Here at Club "NAHA" Karate-Do, our goal is to inspire and enable our students through karate training to realize their full potential as productive, responsible, and caring individuals. Club "NAHA" Karate-Do will help strengthen their spirit, mind, and body, by providing a positive karate dojo for kids by focusing on caring, confidence, honesty, leadership, respect, and responsibility.

Sunday, May 10, 2009

Shudokan Karate 修道館

Shudokan (修道館), literally the hall for the study of the [karate] way, is a school of karate developed by Kanken Toyama (18881966). Feature characteristics of Shudokan karate include large circular motions with an emphasis on covering and its own unique kata.

Toyama's karate training began at the age of nine in 1897 with Itarashiki, although he studied with Yasutsune Itosu for 18 years, until the latter's death in 1915. In 1907 Toyama was appointed shihandai (assistant master) to Itosu at the Okinawa Teacher's College, and he and Gichin Funakoshi, who later developed Shotokan karate, were the only two students to be granted the title of shihanshi (protégé). Even today, many do not know that Kanken Toyama out ranked Gichin Funakoshi with the rank of "Assistant Master" or "shihandai".

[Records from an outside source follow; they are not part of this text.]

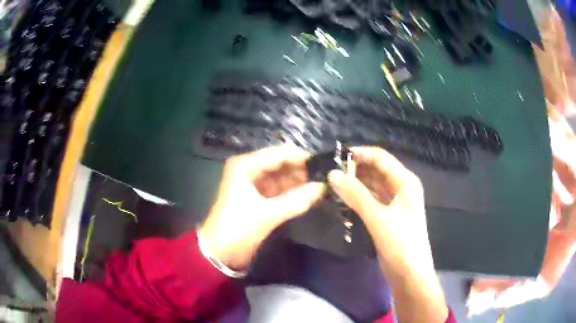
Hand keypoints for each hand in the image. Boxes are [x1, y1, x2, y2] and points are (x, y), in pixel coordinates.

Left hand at [199, 145, 324, 269]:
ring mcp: (253, 184)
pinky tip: (308, 196)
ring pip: (281, 177)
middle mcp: (249, 169)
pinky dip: (292, 193)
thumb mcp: (267, 214)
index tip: (324, 164)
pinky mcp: (258, 197)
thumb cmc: (238, 228)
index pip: (279, 154)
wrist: (220, 252)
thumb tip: (322, 188)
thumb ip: (296, 200)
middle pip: (280, 164)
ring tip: (320, 186)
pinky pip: (278, 190)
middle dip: (301, 171)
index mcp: (246, 165)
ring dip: (298, 182)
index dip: (301, 158)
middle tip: (324, 178)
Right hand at [327, 146, 447, 322]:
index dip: (360, 154)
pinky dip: (358, 197)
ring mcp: (395, 202)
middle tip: (329, 172)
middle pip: (376, 170)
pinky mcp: (388, 215)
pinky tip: (342, 198)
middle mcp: (401, 187)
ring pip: (372, 185)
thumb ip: (356, 195)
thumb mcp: (378, 218)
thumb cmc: (400, 244)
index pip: (381, 158)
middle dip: (355, 169)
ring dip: (355, 183)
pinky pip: (371, 199)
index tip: (336, 156)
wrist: (409, 274)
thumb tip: (333, 175)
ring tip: (331, 183)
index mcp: (405, 182)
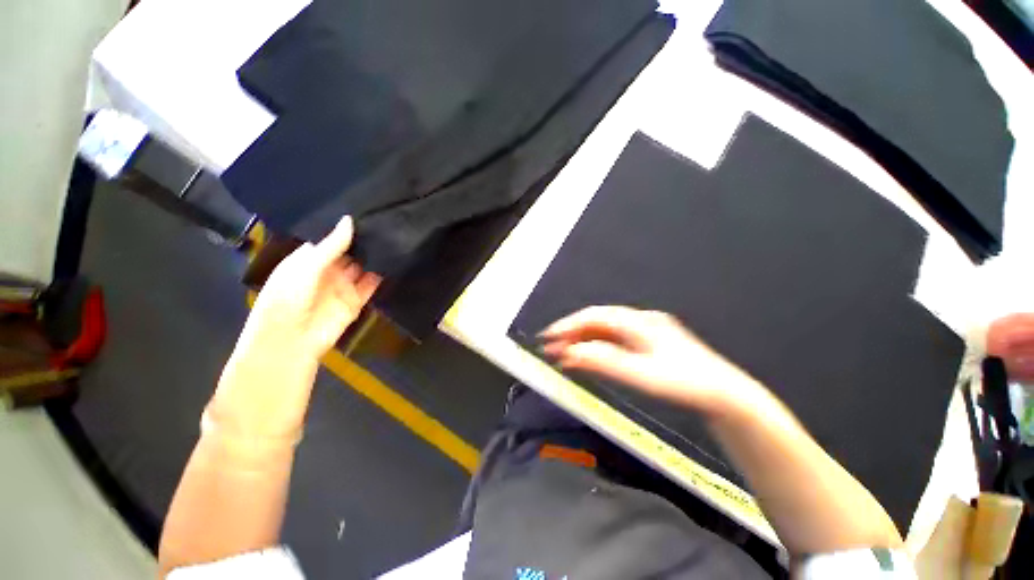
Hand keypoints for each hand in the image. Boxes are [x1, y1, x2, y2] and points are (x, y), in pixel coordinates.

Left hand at [242, 216, 381, 361]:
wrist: (289, 341)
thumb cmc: (287, 298)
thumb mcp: (306, 266)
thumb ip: (331, 245)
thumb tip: (350, 220)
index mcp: (308, 259)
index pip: (330, 239)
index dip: (345, 228)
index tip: (365, 211)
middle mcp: (327, 271)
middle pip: (349, 252)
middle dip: (363, 241)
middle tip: (385, 221)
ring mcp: (342, 286)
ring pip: (362, 267)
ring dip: (374, 257)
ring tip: (393, 238)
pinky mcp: (356, 300)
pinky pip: (371, 284)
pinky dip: (381, 275)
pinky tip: (393, 261)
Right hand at [541, 306, 766, 417]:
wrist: (725, 396)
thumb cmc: (684, 384)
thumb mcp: (641, 375)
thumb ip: (603, 362)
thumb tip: (569, 354)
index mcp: (639, 322)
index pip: (593, 317)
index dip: (567, 325)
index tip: (546, 337)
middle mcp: (640, 321)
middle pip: (597, 321)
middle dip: (571, 333)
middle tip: (549, 348)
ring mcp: (645, 332)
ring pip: (604, 331)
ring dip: (582, 340)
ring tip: (562, 354)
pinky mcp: (648, 344)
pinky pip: (614, 340)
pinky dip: (596, 347)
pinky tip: (587, 357)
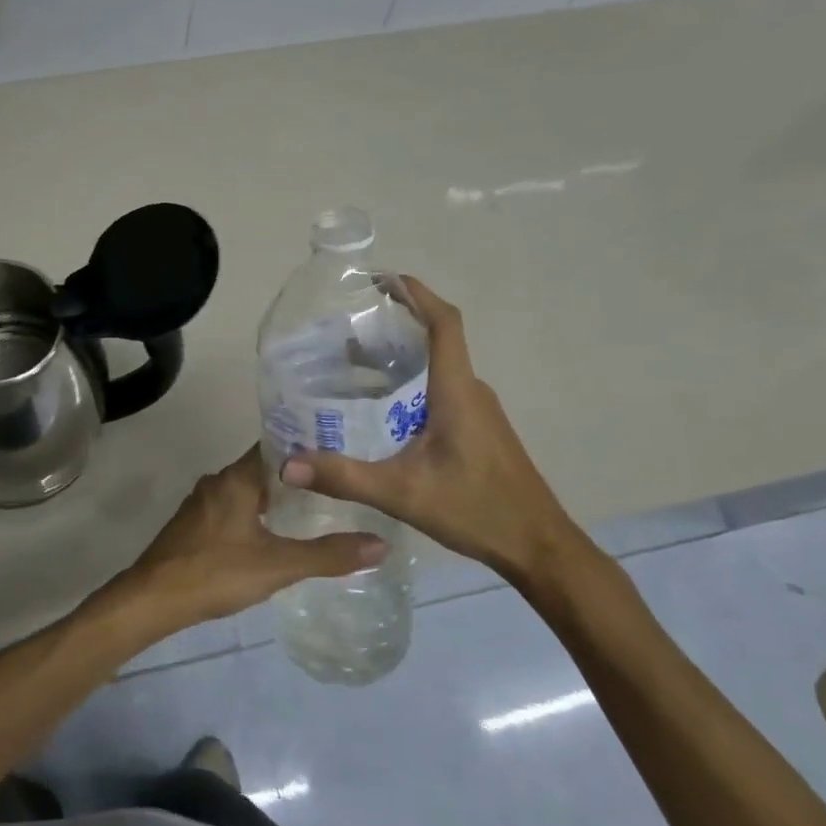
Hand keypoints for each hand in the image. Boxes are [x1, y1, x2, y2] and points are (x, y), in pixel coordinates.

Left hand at [117, 445, 386, 631]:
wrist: (154, 597)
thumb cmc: (216, 572)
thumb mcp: (279, 565)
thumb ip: (329, 555)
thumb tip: (381, 543)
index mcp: (236, 479)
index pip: (274, 447)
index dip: (305, 447)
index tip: (337, 451)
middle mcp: (217, 482)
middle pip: (261, 469)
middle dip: (295, 476)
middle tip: (335, 483)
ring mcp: (201, 503)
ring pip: (245, 490)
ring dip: (273, 496)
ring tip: (312, 507)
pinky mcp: (192, 524)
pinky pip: (231, 507)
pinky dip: (254, 513)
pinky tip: (273, 532)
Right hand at [280, 276, 581, 582]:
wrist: (538, 547)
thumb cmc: (477, 509)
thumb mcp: (402, 493)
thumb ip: (344, 476)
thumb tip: (287, 466)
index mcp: (456, 391)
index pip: (444, 324)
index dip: (417, 294)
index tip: (382, 279)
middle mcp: (470, 391)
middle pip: (437, 339)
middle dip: (396, 322)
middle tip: (348, 323)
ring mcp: (478, 411)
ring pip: (437, 366)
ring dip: (401, 354)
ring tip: (354, 358)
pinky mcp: (478, 429)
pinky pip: (441, 389)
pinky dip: (410, 381)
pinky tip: (381, 406)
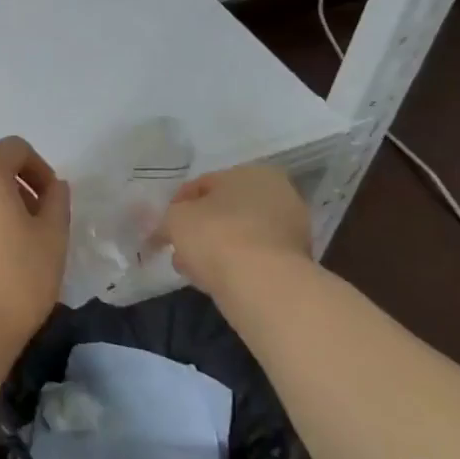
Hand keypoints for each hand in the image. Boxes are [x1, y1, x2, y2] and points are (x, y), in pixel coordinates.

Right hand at [156, 164, 311, 296]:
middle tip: (177, 246)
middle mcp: (278, 194)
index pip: (203, 184)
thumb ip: (167, 218)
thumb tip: (163, 228)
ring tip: (191, 267)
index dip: (178, 204)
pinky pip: (253, 257)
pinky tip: (213, 278)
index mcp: (252, 172)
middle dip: (199, 227)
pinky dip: (234, 264)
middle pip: (224, 210)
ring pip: (239, 235)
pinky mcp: (296, 262)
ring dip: (215, 248)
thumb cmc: (216, 236)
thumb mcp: (176, 218)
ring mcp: (291, 230)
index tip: (164, 225)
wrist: (262, 285)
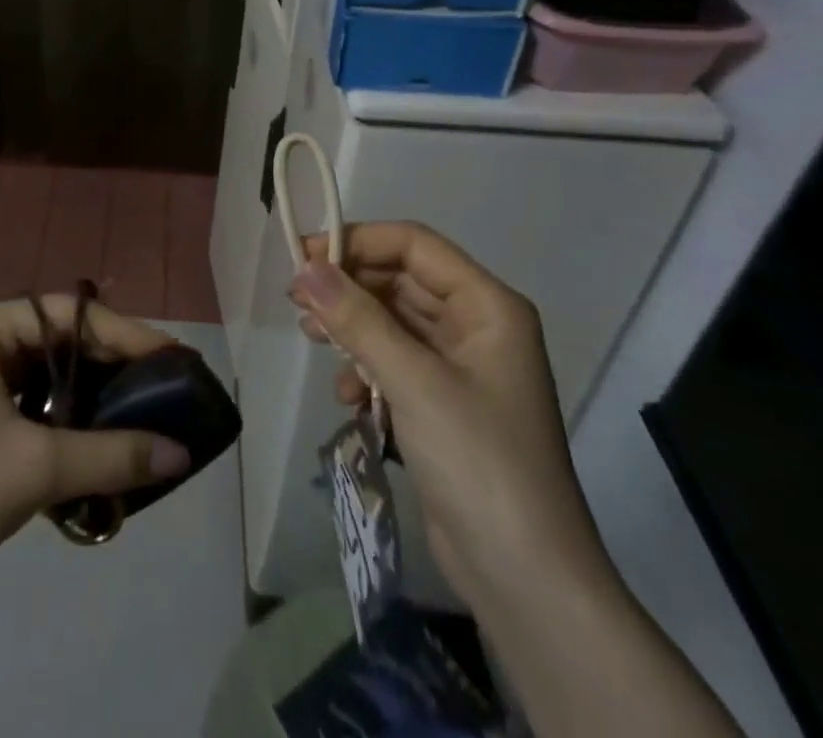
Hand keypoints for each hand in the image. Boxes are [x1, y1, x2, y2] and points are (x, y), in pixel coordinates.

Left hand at [0, 299, 191, 594]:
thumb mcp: (39, 469)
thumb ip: (113, 455)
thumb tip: (181, 452)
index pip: (69, 314)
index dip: (126, 333)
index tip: (173, 356)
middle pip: (62, 336)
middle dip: (113, 361)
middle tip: (166, 381)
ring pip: (51, 366)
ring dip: (94, 387)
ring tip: (144, 404)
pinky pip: (36, 393)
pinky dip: (70, 409)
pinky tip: (101, 430)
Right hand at [289, 223, 611, 607]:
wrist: (526, 580)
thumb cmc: (478, 461)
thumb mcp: (413, 382)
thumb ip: (357, 319)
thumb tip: (305, 268)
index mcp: (487, 306)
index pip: (414, 245)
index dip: (358, 241)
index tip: (305, 256)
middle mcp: (476, 326)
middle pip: (400, 280)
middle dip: (348, 286)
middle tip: (297, 300)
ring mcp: (460, 368)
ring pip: (393, 321)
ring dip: (351, 326)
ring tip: (310, 337)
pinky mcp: (442, 404)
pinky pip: (394, 362)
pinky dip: (365, 369)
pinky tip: (346, 396)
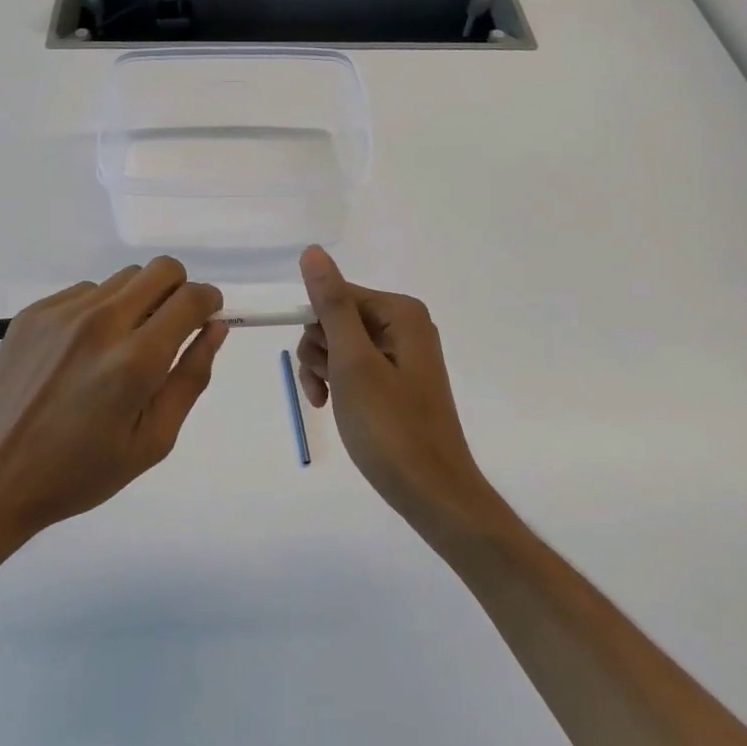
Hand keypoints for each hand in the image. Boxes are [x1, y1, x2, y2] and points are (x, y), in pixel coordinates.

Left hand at [0, 258, 226, 542]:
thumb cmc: (80, 471)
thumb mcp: (152, 440)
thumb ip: (190, 378)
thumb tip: (214, 329)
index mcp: (136, 360)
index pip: (191, 298)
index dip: (209, 302)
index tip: (206, 319)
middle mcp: (101, 322)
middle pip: (161, 270)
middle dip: (178, 291)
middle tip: (168, 330)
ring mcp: (63, 313)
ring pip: (124, 279)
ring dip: (137, 301)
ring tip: (119, 348)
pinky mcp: (34, 312)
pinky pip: (86, 292)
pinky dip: (99, 311)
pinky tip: (81, 353)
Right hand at [296, 247, 498, 536]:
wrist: (433, 494)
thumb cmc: (390, 427)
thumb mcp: (353, 362)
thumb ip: (332, 305)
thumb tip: (313, 252)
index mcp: (401, 313)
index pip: (337, 295)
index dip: (317, 326)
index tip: (318, 362)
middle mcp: (405, 326)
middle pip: (338, 318)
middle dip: (320, 351)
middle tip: (326, 386)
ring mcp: (402, 355)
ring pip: (340, 344)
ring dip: (323, 370)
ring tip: (328, 402)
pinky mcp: (397, 382)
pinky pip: (354, 368)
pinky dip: (337, 384)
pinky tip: (331, 407)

In 1924 Toyama moved his family to Taiwan where he taught in an elementary school and studied Chinese Ch'uan Fa, which included Taku, Makaitan, Rutaobai, and Ubo. In early 1930 he returned to Japan and on March 20, 1930, he opened his first dojo in Tokyo. He named his dojo Shu Do Kan meaning the hall for the study of the karate way. Toyama taught what he had learnt from Itosu and the Ch'uan Fa and did not claim to have originated a new style of karate.

In 1946, Toyama founded the All Japan Karate-Do Federation (AJKF) with the intention of unifying the various forms of karate of Japan and Okinawa under one governing organization.
As Toyama did not view the Shu Do Kan as a distinct style of karate, but merely a place for training, he did not appoint a successor. Thus, the organization he founded fragmented after his death in 1966, although his student Toshi Hanaue maintained the original Shu Do Kan. A few other schools based on Toyama's teachings still exist such as Doshinkan. Today, a minimal overseeing of the Toyama lineage Karate is done by Kanken Toyama's son, Ha Toyama.

Shudokan karate today is essentially a compound system, including Kobudo (i.e. ancient art, referring to the specialized weapons practice of traditional Okinawan karate) and Shorin-Ryu (also known as Shurite or Itosu-ha). Many other principles from other styles have found their way into Shudokan as it was Toyama's wish that Shudokan not stagnate, that it should grow in efficiency and flourish.

Shudokan teaches a series of unique kata that represent light, quick motions and a variety of power sources. These kata are secret to shudokan practitioners and are not taught to outsiders. One must obtain the rank of Sankyu (brown-belt, three belts away black-belt) in most schools before they are permitted to learn these kata.